[Start of Attachment]

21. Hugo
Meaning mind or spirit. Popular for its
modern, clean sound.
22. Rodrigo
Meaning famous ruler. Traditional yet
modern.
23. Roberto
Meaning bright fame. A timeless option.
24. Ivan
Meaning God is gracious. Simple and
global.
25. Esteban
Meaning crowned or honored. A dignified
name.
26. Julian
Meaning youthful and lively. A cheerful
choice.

[End of Attachment]

=== Exercise directions ===
Copy the lines above word for word, keeping every number, punctuation mark, and line break unchanged.

=== Answer to the exercise ===
21. Hugo
Meaning mind or spirit. Popular for its
modern, clean sound.
22. Rodrigo
Meaning famous ruler. Traditional yet
modern.
23. Roberto
Meaning bright fame. A timeless option.
24. Ivan
Meaning God is gracious. Simple and
global.
25. Esteban
Meaning crowned or honored. A dignified
name.
26. Julian
Meaning youthful and lively. A cheerful
choice.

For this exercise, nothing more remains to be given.